Gold bounced back on Wednesday helped by the dollar’s slight retreat from a two-decade high and as bargain hunters took advantage of recent losses, but the precious metal’s outlook was still clouded by prospects of aggressive rate hikes.

Spot gold rose 0.9% to $1,716.59 per ounce by 2:02 p.m. ET. U.S. gold futures settled 0.9% higher at $1,727.80.

The dollar index hit a fresh 20-year high, making greenback-priced gold less attractive for overseas buyers. But a slight pullback from the peak late in the session seemed to offer some respite for gold.

David Meger, director of metals trading at High Ridge Futures, attributed gold’s moves to “a combination of a bit of safe haven demand and buying on dips,” while headwinds from the dollar and an aggressive Fed persisted.

“Gold recently has acted as a risk asset than a safe-haven. The question is when will we see gold take on more of a safe-haven role as we begin to see economies slow due to these rising rate hike policies.”

Gold prices have fallen over $300 since rising above $2,000 per ounce in March.

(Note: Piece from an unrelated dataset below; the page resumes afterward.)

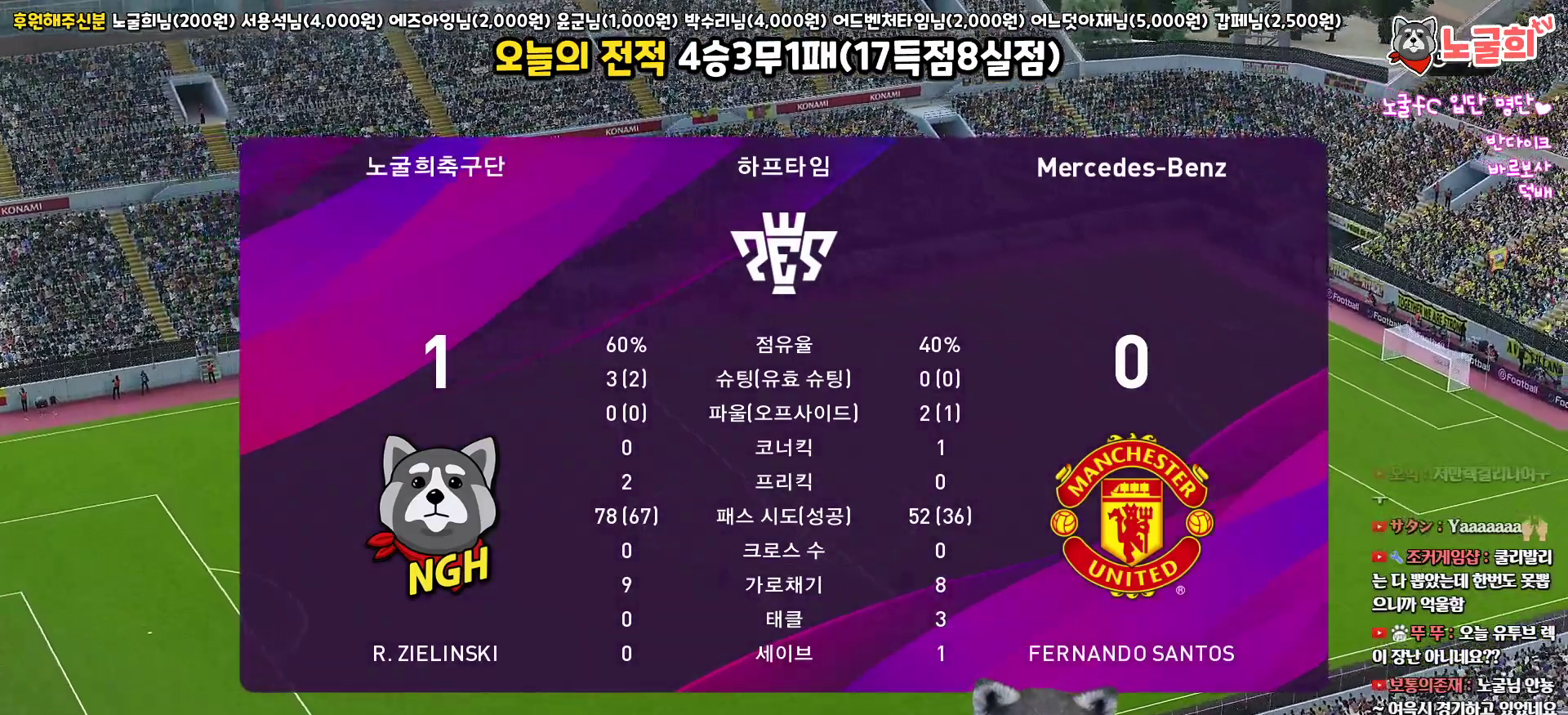
{"buttons": [], "left_stick": "center", "right_stick": "center", "events": [[50, "START", "down"], [167, "START", "up"]]}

Data on Tuesday showed U.S. services industry picked up last month, providing ammunition to the U.S. Federal Reserve to deliver another 75-basis-point rate hike.

Higher rates increase the opportunity cost of holding non-yielding bullion.

Spot silver rose 1.9% to $18.40 per ounce.

Silver represented a buying opportunity since the price had fallen so far below its true value, with the demand outlook for the metal used in key sectors of the energy transition such as batteries still positive, Kinesis Money analyst Rupert Rowling said in a note.

Platinum gained 1.6% to $866.43 and palladium climbed 1.9% to $2,044.09.